Aim of the exercise:
Of all the lines below, output only those starting at the one with "پیام تسلیت مدیرعامل" and ending at the one with "اسامی برندگان چهارمین دوره مسابقات کتابخوانی", both ends included, exactly as written.
──────────────────────────────
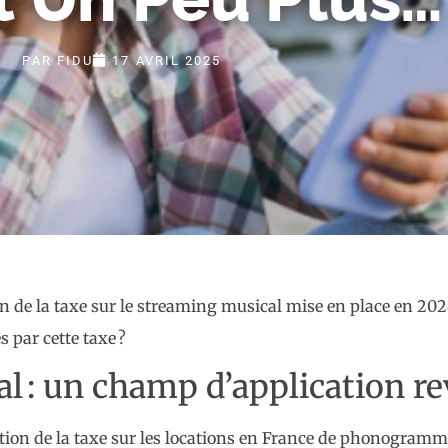
PAR
FIDU
17 AVRIL 2025
n de la taxe sur le streaming musical mise en place en 2024
 par cette taxe ?
l : un champ d’application re
ation de la taxe sur les locations en France de phonogram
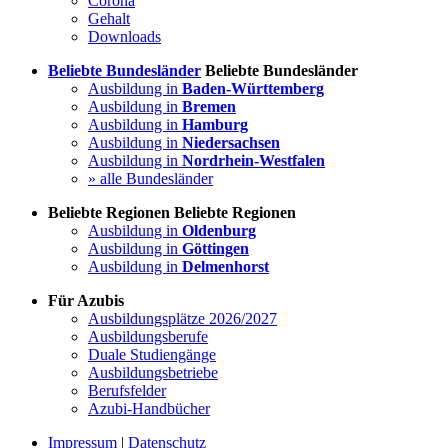
Corona
Gehalt
Downloads
Beliebte Bundesländer
Beliebte Bundesländer
Ausbildung in
Baden-Württemberg
Ausbildung in
Bremen
Ausbildung in
Hamburg
Ausbildung in
Niedersachsen
Ausbildung in
Nordrhein-Westfalen
» alle Bundesländer
Beliebte Regionen
Beliebte Regionen
Ausbildung in
Oldenburg
Ausbildung in
Göttingen
Ausbildung in
Delmenhorst
Für Azubis
Ausbildungsplätze 2026/2027
Ausbildungsberufe
Duale Studiengänge
Ausbildungsbetriebe
Berufsfelder
Azubi-Handbücher
Impressum
|
Datenschutz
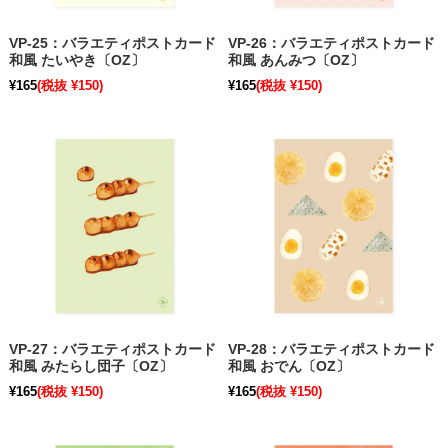
VP-25：バラエティポストカード
VP-26：バラエティポストカード
和風 たいやき〔OZ〕
和風 あんみつ〔OZ〕
¥165
(税抜 ¥150)
¥165
(税抜 ¥150)
VP-27：バラエティポストカード
VP-28：バラエティポストカード
和風 みたらし団子〔OZ〕
和風 おでん〔OZ〕
¥165
(税抜 ¥150)
¥165
(税抜 ¥150)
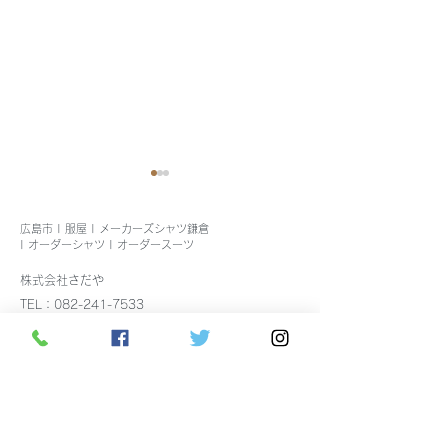
広島市 | 服屋 | メーカーズシャツ鎌倉
| オーダーシャツ | オーダースーツ
株式会社さだや
8月4日出張しま
TEL：082-241-7533
メンズストレッチシャ
メーカーズシャツ鎌倉広島店（フランチャイズ）
ツ、イージーケアシャツ
TEL：082-241-7534
FAX：082-247-2856
入荷しました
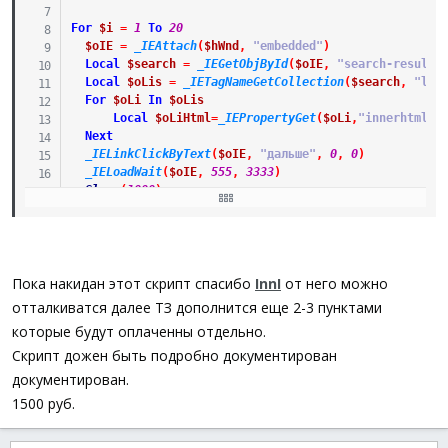
For
$i
=
1
To
20
$oIE
=
_IEAttach
(
$hWnd
,
"embedded"
)
Local
$search
=
_IEGetObjById
(
$oIE
,
"search-result"
Local
$oLis
=
_IETagNameGetCollection
(
$search
,
"li"
For
$oLi
In
$oLis
Local
$oLiHtml
=
_IEPropertyGet
(
$oLi
,
"innerhtml"
)
Next
_IELinkClickByText
(
$oIE
,
"дальше"
,
0
,
0
)
_IELoadWait
(
$oIE
,
555
,
3333
)
Sleep
(
1000
)
$oIE
=
0
Next
Func
_Exit
(
)
Exit
Пока накидан этот скрипт спасибо
InnI
от него можно
EndFunc
отталкиватся далее ТЗ дополнится еще 2-3 пунктами
которые будут оплаченны отдельно.
Скрипт дожен быть подробно документирован
документирован.
1500 руб.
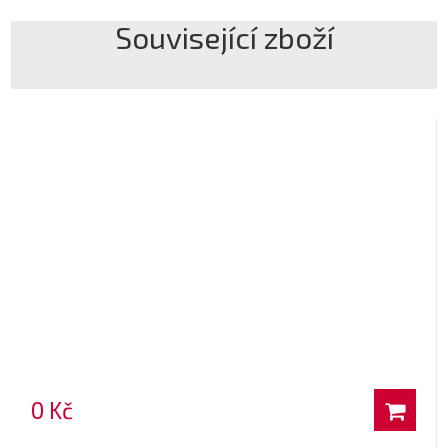
Související zboží
0 Kč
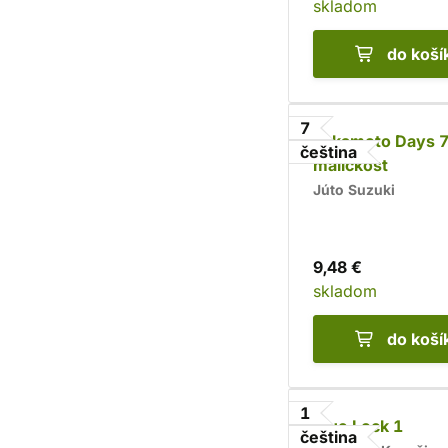
skladom
do koší
7
Sakamoto Days 7:
čeština
maličkost
Júto Suzuki
9,48 €
skladom
do koší
1
Blue Lock 1
čeština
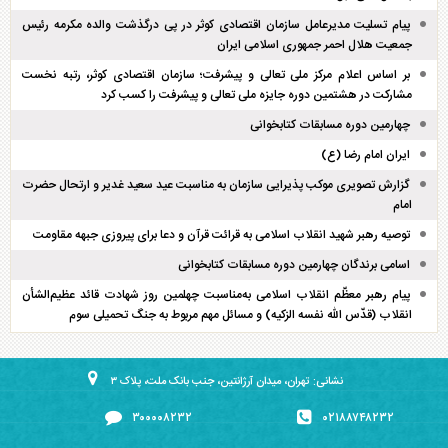
پیام تسلیت مدیرعامل سازمان اقتصادی کوثر در پی درگذشت والده مکرمه رئیس
جمعیت هلال احمر جمهوری اسلامی ایران
بر اساس اعلام مرکز ملی تعالی و پیشرفت؛ سازمان اقتصادی کوثر، رتبه نخست
مشارکت در هشتمین دوره جایزه ملی تعالی و پیشرفت را کسب کرد
چهارمین دوره مسابقات کتابخوانی
ایران امام رضا (ع)
گزارش تصویری موکب پذیرایی سازمان به مناسبت عید سعید غدیر و ارتحال حضرت
امام
توصیه رهبر شهید انقلاب اسلامی به قرائت قرآن و دعا برای پیروزی جبهه مقاومت
اسامی برندگان چهارمین دوره مسابقات کتابخوانی
پیام رهبر معظّم انقلاب اسلامی به‌مناسبت چهلمین روز شهادت قائد عظیم‌الشأن
انقلاب (قدّس الله نفسه الزکیه) و مسائل مهم مربوط به جنگ تحمیلی سوم
نشانی: تهران، میدان آرژانتین، جنب بانک ملت، پلاک ۳
۳۰۰۰۰۸۲۳۲
۰۲۱۸۸۷۴۸۲۳۲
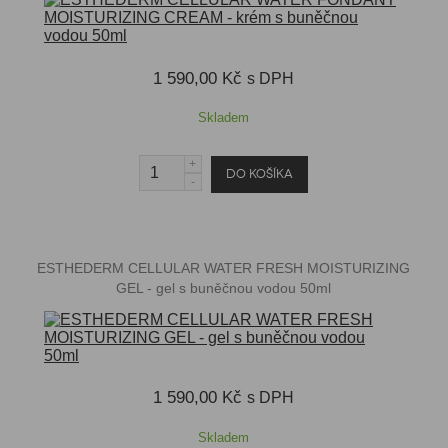
1 590,00 Kč
s DPH
Skladem
ESTHEDERM CELLULAR WATER FRESH MOISTURIZING
GEL - gel s buněčnou vodou 50ml
1 590,00 Kč
s DPH
Skladem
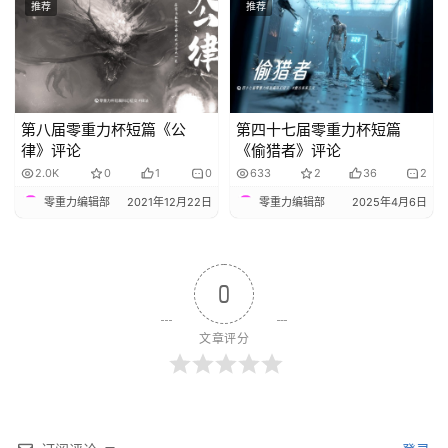
推荐
推荐
第八届零重力杯短篇《公
第四十七届零重力杯短篇
律》评论
《偷猎者》评论
2.0K
0
1
0
633
2
36
2
零重力编辑部
2021年12月22日
零重力编辑部
2025年4月6日
0
文章评分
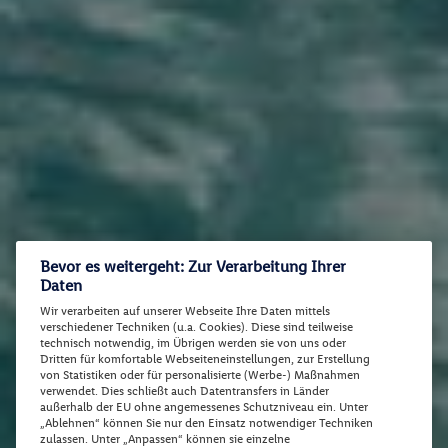
Bevor es weitergeht: Zur Verarbeitung Ihrer
Daten
Wir verarbeiten auf unserer Webseite Ihre Daten mittels
verschiedener Techniken (u.a. Cookies). Diese sind teilweise
technisch notwendig, im Übrigen werden sie von uns oder
Dritten für komfortable Webseiteneinstellungen, zur Erstellung
von Statistiken oder für personalisierte (Werbe-) Maßnahmen
verwendet. Dies schließt auch Datentransfers in Länder
außerhalb der EU ohne angemessenes Schutzniveau ein. Unter
„Ablehnen“ können Sie nur den Einsatz notwendiger Techniken
zulassen. Unter „Anpassen“ können sie einzelne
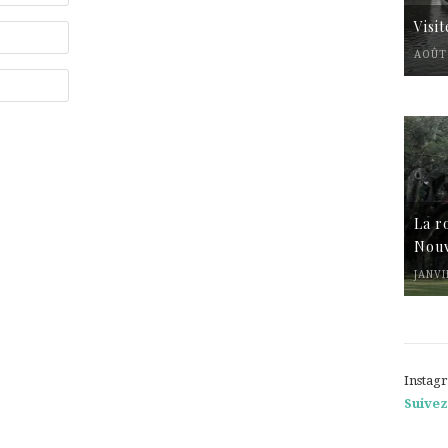
Visi
AOÛT 
La r
Nouv
JANVI
Instag
Suivez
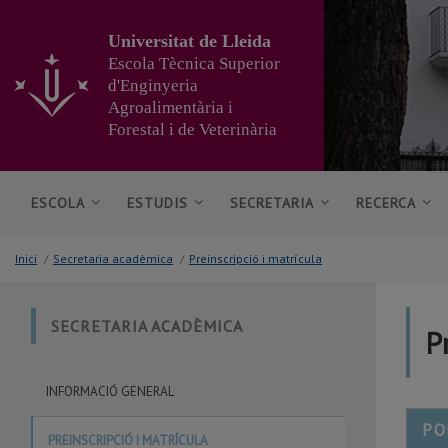
Anar
al
Universitat de Lleida
contingut
Escola Tècnica Superior
principal
d'Enginyeria
de
Agroalimentària i
la
pàgina
Forestal i de Veterinària
ESCOLA
ESTUDIS
SECRETARIA
RECERCA
Inici
/
Secretaria acadèmica
/
Preinscripció i matrícula
SECRETARIA ACADÈMICA
P
INFORMACIÓ GENERAL
PO
PREINSCRIPCIÓ I MATRÍCULA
──────────────────────────────
Problem solution:
پیام تسلیت مدیرعامل سازمان اقتصادی کوثر در پی درگذشت والده مکرمه رئیس
جمعیت هلال احمر جمهوری اسلامی ایران
بر اساس اعلام مرکز ملی تعالی و پیشرفت؛ سازمان اقتصادی کوثر، رتبه نخست
مشارکت در هشتمین دوره جایزه ملی تعالی و پیشرفت را کسب کرد
چهارمین دوره مسابقات کتابخوانی
ایران امام رضا (ع)
گزارش تصویری موکب پذیرایی سازمان به مناسبت عید سعید غدیر و ارتحال حضرت
امام
توصیه رهبر شهید انقلاب اسلامی به قرائت قرآن و دعا برای پیروزی جبهه مقاومت
اسامی برندگان چهارمین دوره مسابقات کتابخوانی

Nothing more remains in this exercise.